Alternative ggplot2 use: Crochet Patterns

Data Art ggplot2

Making crochet pattern design decisions with ggplot2

Ryan McShane https://ryanmcshane.com , Amy Nussbaum https://datascience.uchicago.edu/people/amy-nussbaum
2024-06-12

Just a lazy Monday afternoon

Sometimes, you and your significant other are attending a virtual statistics conference (eCOTS) and she decides to continue crocheting a Chicago flag-inspired baby blanket for her cousin’s baby shower (Ravelry “field of daisies” pattern linked here). Clearly, this is a common occurrence.

Chicago flag

Figure 1: Chicago flag

She’s made 27 granny squares, all with a red circle. She wants to make a six square by nine square blanket, so needs 54 squares and isn’t confident on how to proceed, design-wise. Here are two exemplar squares:

And overall progress at this point:

You think that 54 red dots (every square) might not look that good, but are having a hard time making your case. Obviously, you need to create a ggplot2 so that she can compare the two pattern ideas!

The Mission

First, you need to find the colors of the Chicago flag:

lblue = "#B3DDF2"
white = "#FFFFFF"
red = "#FF0000"
scales::show_col(c(lblue, white, red), ncol = 3)

Then, create a tibble (extension of data.frame) with the data needed to make the plot. inner* is the color of the center circle in the granny square, mid and outer are alternating colors, and x and y are the locations at which to plot the squares.

flag_colors = tibble(
  inner1 = rep(red, 54), 
  mid = rep(c(lblue, white), 27),
  outer = rep(c(white, lblue), 27), 
  x = rep(1:6, each = 9), 
  y = rep(1:9, times = 6),
# 2 - 4 not shown
  inner2 = rep(c(red, lblue, white, red), times = 14)[1:54], 
  inner3 = rep(c(white, red, red, lblue), times = 14)[1:54], 
  picker4 = sample(rep(c(1, 2), times = 27)),
  inner4 = if_else(picker4 == 1, outer, red), 
# I learned mapping was "up and down"
# "cleverly" used matrix byrow parameter to swap to "left to right"
  picker5 = rep(c(red, red, "a", "a"), times = 14)[1:54] |>
    matrix(nrow = 9, ncol = 6, byrow = TRUE) |>
    as.vector(),
  inner5 = if_else(picker5 == "a", outer, red)
)

Then, you write a function to plot any established inner* pattern. With a little help from Wolfram’s page on Regular Pentagons (equations 5 - 8), you are able to create a relatively high fidelity “daisy” shape.
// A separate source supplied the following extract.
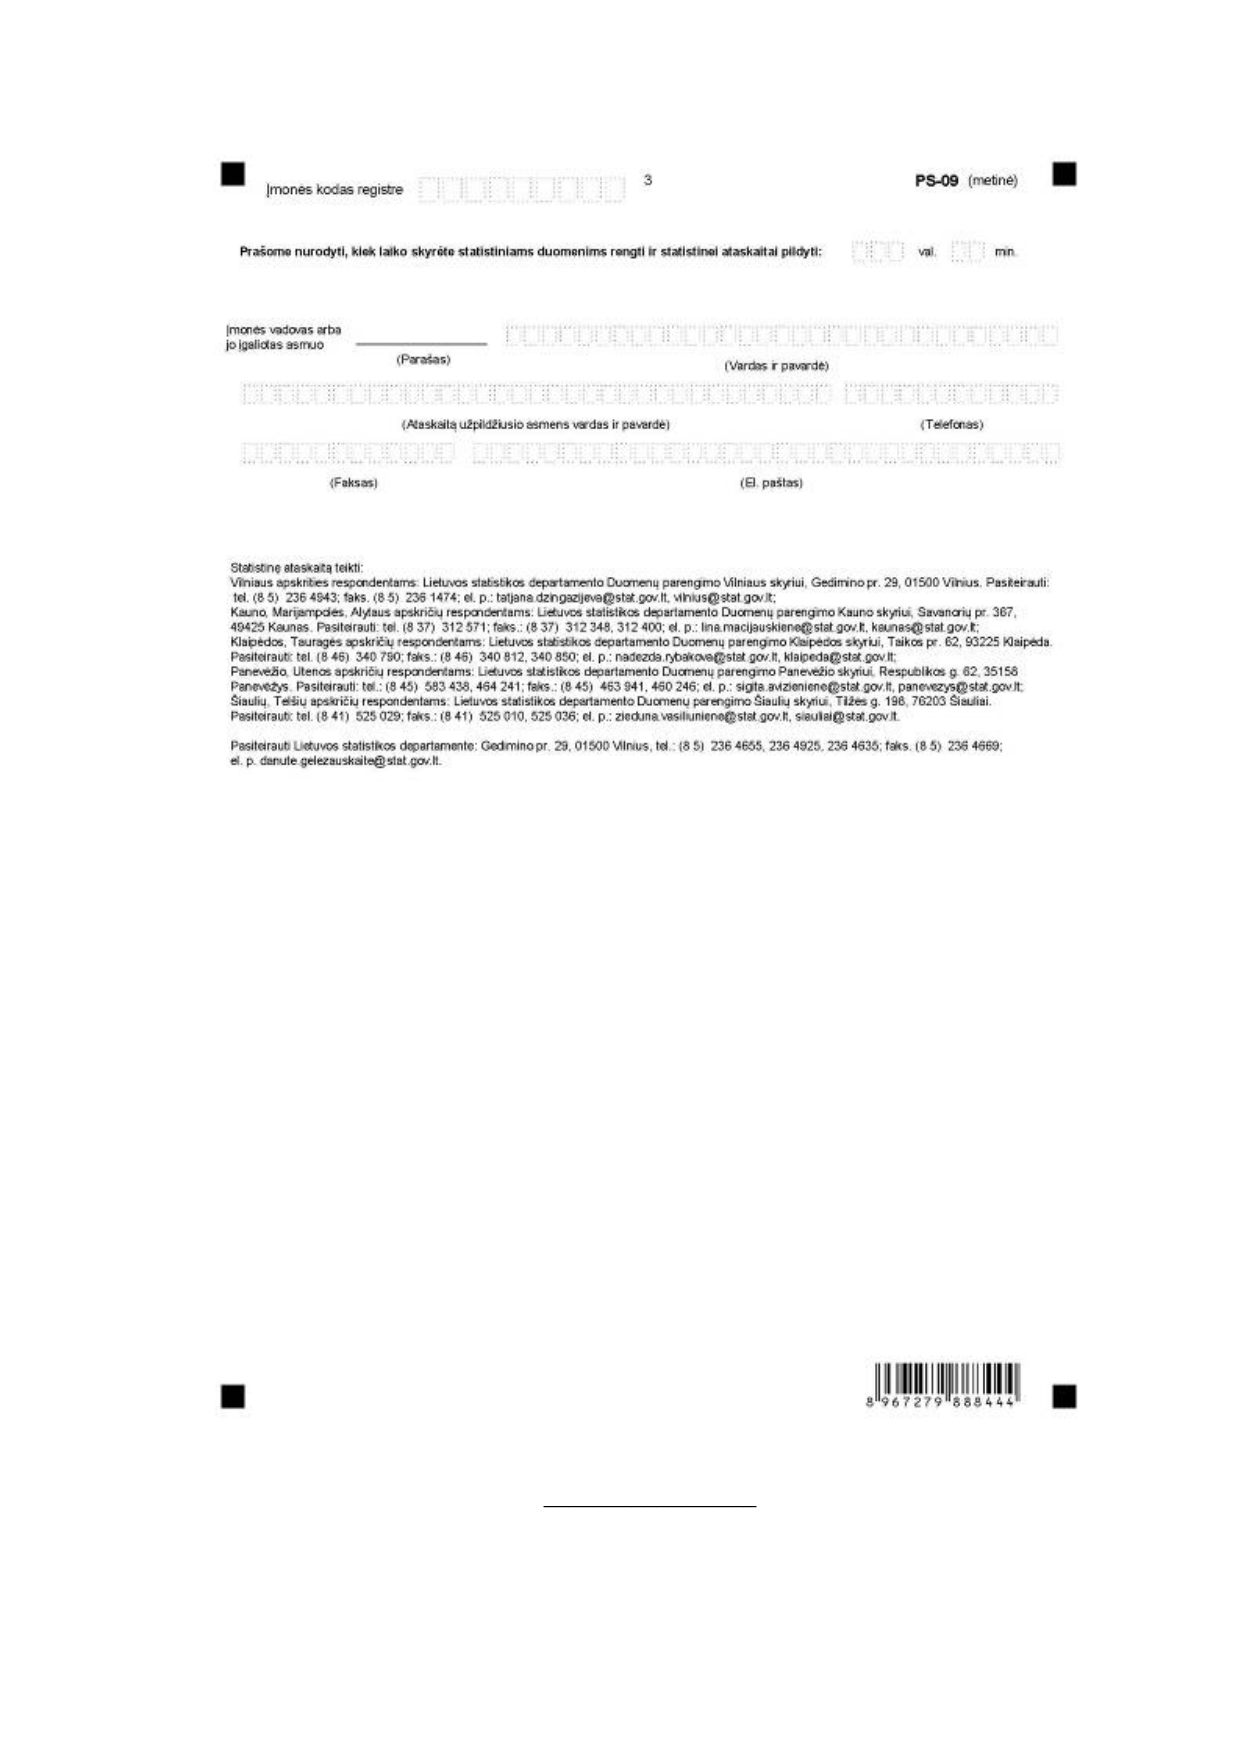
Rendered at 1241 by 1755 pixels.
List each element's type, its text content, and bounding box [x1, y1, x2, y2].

patch_plot = function(data, inner, cons = 2.15, radius = 0.25){
  c1 = 0.25*(sqrt(5) - 1)*radius
  c2 = 0.25*(sqrt(5) + 1)*radius
  s1 = 0.25*(sqrt(10 + 2*sqrt(5)))*radius
  s2 = 0.25*(sqrt(10 - 2*sqrt(5)))*radius

  ggplot(data = {{data}}, aes(x = x, y = y, color = mid)) +
    geom_point(aes(color = outer), size = 16*cons, shape = 15) +
    geom_point(aes(y = y + radius), size = 5*cons) +
    geom_point(aes(x = x + s1, y = y + c1), size = 5*cons) +
    geom_point(aes(x = x + s2, y = y - c2), size = 5*cons) +
    geom_point(aes(x = x - s2, y = y - c2), size = 5*cons) +
    geom_point(aes(x = x - s1, y = y + c1), size = 5*cons) +
    geom_point(aes(color = {{inner}}), size = 4*cons) + 
    scale_color_identity() + 
    coord_fixed() + 
    xlim(c(0.5, 6.5)) +
    ylim(c(0.5, 9.5)) +
    theme_void()
}

Finally, you want to compare two options – one with all red dots, and one with about half red dots.

amy = patch_plot(data = flag_colors, inner = inner1)
ryan = patch_plot(data = flag_colors, inner = inner5)

ggsave(filename = "amy.png", plot = amy, width = 7, height = 10)
ggsave(filename = "ryan.png", plot = ryan, width = 7, height = 10)

knitr::include_graphics("amy.png")
Amy's preferred pattern

Figure 2: Amy’s preferred pattern

knitr::include_graphics("ryan.png")
Ryan's preferred pattern

Figure 3: Ryan’s preferred pattern

Conclusion

Alas, your significant other was not convinced. BUT you had fun making a ggplot function in the process, she was impressed with your ability to represent the design with ggplot, and she was more confident in her decision to complete the pattern as planned.